* Task objective *
Please reproduce every line of the entries below, character for character and in the same order.

* Data for processing *

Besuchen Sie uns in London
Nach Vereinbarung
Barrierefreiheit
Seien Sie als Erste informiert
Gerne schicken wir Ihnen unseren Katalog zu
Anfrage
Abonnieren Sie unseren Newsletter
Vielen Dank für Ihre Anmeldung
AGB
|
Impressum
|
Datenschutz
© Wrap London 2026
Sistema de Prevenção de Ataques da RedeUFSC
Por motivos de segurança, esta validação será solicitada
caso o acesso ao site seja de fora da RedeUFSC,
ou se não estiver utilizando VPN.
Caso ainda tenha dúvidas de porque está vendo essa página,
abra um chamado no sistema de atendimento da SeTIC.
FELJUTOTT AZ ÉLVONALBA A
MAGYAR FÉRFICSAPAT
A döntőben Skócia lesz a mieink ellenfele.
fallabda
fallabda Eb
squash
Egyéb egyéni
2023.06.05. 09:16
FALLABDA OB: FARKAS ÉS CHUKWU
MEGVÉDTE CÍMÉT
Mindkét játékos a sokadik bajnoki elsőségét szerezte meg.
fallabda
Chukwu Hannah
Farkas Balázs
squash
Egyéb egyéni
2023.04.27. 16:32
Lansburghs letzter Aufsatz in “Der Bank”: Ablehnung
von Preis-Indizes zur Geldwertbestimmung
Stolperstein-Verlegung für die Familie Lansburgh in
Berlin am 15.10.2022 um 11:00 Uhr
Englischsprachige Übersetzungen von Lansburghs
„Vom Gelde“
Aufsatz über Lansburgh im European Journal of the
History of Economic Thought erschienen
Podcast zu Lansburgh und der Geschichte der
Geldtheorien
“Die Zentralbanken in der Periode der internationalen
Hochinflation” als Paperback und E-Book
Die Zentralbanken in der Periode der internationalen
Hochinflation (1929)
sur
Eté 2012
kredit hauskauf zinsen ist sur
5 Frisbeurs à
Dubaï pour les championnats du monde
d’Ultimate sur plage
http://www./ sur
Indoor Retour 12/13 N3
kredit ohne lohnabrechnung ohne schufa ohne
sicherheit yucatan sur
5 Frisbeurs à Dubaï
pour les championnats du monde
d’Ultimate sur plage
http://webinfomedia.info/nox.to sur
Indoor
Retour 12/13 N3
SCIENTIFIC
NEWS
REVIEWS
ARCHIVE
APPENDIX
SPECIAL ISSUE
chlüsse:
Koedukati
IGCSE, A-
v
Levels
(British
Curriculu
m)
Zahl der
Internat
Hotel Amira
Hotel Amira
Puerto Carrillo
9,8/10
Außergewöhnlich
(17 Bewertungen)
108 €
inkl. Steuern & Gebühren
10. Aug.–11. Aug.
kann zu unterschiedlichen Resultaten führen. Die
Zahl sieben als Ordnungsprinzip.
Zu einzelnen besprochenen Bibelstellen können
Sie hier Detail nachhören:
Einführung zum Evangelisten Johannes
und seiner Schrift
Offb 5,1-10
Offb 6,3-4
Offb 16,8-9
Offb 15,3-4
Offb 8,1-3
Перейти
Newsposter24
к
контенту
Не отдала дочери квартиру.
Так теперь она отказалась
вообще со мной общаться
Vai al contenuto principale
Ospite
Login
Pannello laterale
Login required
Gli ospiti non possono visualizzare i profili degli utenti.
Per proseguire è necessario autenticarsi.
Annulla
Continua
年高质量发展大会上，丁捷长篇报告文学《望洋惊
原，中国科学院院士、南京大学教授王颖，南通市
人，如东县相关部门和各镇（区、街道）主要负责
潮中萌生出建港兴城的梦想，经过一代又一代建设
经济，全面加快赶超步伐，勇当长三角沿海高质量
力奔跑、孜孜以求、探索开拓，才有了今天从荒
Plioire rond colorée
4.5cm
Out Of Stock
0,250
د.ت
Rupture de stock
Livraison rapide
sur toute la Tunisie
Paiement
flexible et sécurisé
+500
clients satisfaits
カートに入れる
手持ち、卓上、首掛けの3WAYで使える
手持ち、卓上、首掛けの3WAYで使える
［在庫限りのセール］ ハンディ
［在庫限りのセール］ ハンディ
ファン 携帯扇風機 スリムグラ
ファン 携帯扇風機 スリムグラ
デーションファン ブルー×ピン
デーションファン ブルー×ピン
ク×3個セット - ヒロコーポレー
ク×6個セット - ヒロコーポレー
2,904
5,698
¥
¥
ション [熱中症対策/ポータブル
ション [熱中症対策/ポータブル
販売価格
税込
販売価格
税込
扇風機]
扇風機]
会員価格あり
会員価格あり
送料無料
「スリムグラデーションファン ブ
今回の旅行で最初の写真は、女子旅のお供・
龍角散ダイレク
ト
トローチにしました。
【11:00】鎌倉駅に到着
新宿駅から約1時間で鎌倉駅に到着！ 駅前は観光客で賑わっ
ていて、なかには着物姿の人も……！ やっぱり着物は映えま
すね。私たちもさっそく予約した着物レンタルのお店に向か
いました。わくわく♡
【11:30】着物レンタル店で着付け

* Result of this task *
Besuchen Sie uns in London
Nach Vereinbarung
Barrierefreiheit
Seien Sie als Erste informiert
Gerne schicken wir Ihnen unseren Katalog zu
Anfrage
Abonnieren Sie unseren Newsletter
Vielen Dank für Ihre Anmeldung
AGB
|
Impressum
|
Datenschutz
© Wrap London 2026
Sistema de Prevenção de Ataques da RedeUFSC
Por motivos de segurança, esta validação será solicitada
caso o acesso ao site seja de fora da RedeUFSC,
ou se não estiver utilizando VPN.
Caso ainda tenha dúvidas de porque está vendo essa página,
abra um chamado no sistema de atendimento da SeTIC.
FELJUTOTT AZ ÉLVONALBA A
MAGYAR FÉRFICSAPAT
A döntőben Skócia lesz a mieink ellenfele.
fallabda
fallabda Eb
squash
Egyéb egyéni
2023.06.05. 09:16
FALLABDA OB: FARKAS ÉS CHUKWU
MEGVÉDTE CÍMÉT
Mindkét játékos a sokadik bajnoki elsőségét szerezte meg.
fallabda
Chukwu Hannah
Farkas Balázs
squash
Egyéb egyéni
2023.04.27. 16:32
Lansburghs letzter Aufsatz in “Der Bank”: Ablehnung
von Preis-Indizes zur Geldwertbestimmung
Stolperstein-Verlegung für die Familie Lansburgh in
Berlin am 15.10.2022 um 11:00 Uhr
Englischsprachige Übersetzungen von Lansburghs
„Vom Gelde“
Aufsatz über Lansburgh im European Journal of the
History of Economic Thought erschienen
Podcast zu Lansburgh und der Geschichte der
Geldtheorien
“Die Zentralbanken in der Periode der internationalen
Hochinflation” als Paperback und E-Book
Die Zentralbanken in der Periode der internationalen
Hochinflation (1929)
sur
Eté 2012
kredit hauskauf zinsen ist sur
5 Frisbeurs à
Dubaï pour les championnats du monde
d’Ultimate sur plage
http://www./ sur
Indoor Retour 12/13 N3
kredit ohne lohnabrechnung ohne schufa ohne
sicherheit yucatan sur
5 Frisbeurs à Dubaï
pour les championnats du monde
d’Ultimate sur plage
http://webinfomedia.info/nox.to sur
Indoor
Retour 12/13 N3
SCIENTIFIC
NEWS
REVIEWS
ARCHIVE
APPENDIX
SPECIAL ISSUE
chlüsse:
Koedukati
IGCSE, A-
v
Levels
(British
Curriculu
m)
Zahl der
Internat
Hotel Amira
Hotel Amira
Puerto Carrillo
9,8/10
Außergewöhnlich
(17 Bewertungen)
108 €
inkl. Steuern & Gebühren
10. Aug.–11. Aug.
kann zu unterschiedlichen Resultaten führen. Die
Zahl sieben als Ordnungsprinzip.
Zu einzelnen besprochenen Bibelstellen können
Sie hier Detail nachhören:
Einführung zum Evangelisten Johannes
und seiner Schrift
Offb 5,1-10
Offb 6,3-4
Offb 16,8-9
Offb 15,3-4
Offb 8,1-3
Перейти
Newsposter24
к
контенту
Не отдала дочери квартиру.
Так теперь она отказалась
вообще со мной общаться
Vai al contenuto principale
Ospite
Login
Pannello laterale
Login required
Gli ospiti non possono visualizzare i profili degli utenti.
Per proseguire è necessario autenticarsi.
Annulla
Continua
年高质量发展大会上，丁捷长篇报告文学《望洋惊
原，中国科学院院士、南京大学教授王颖，南通市
人，如东县相关部门和各镇（区、街道）主要负责
潮中萌生出建港兴城的梦想，经过一代又一代建设
经济，全面加快赶超步伐，勇当长三角沿海高质量
力奔跑、孜孜以求、探索开拓，才有了今天从荒
Plioire rond colorée
4.5cm
Out Of Stock
0,250
د.ت
Rupture de stock
Livraison rapide
sur toute la Tunisie
Paiement
flexible et sécurisé
+500
clients satisfaits
カートに入れる
手持ち、卓上、首掛けの3WAYで使える
手持ち、卓上、首掛けの3WAYで使える
［在庫限りのセール］ ハンディ
［在庫限りのセール］ ハンディ
ファン 携帯扇風機 スリムグラ
ファン 携帯扇風機 スリムグラ
デーションファン ブルー×ピン
デーションファン ブルー×ピン
ク×3個セット - ヒロコーポレー
ク×6個セット - ヒロコーポレー
2,904
5,698
¥
¥
ション [熱中症対策/ポータブル
ション [熱中症対策/ポータブル
販売価格
税込
販売価格
税込
扇風機]
扇風機]
会員価格あり
会員価格あり
送料無料
「スリムグラデーションファン ブ
今回の旅行で最初の写真は、女子旅のお供・
龍角散ダイレク
ト
トローチにしました。
【11:00】鎌倉駅に到着
新宿駅から約1時間で鎌倉駅に到着！ 駅前は観光客で賑わっ
ていて、なかには着物姿の人も……！ やっぱり着物は映えま
すね。私たちもさっそく予約した着物レンタルのお店に向か
いました。わくわく♡
【11:30】着物レンタル店で着付け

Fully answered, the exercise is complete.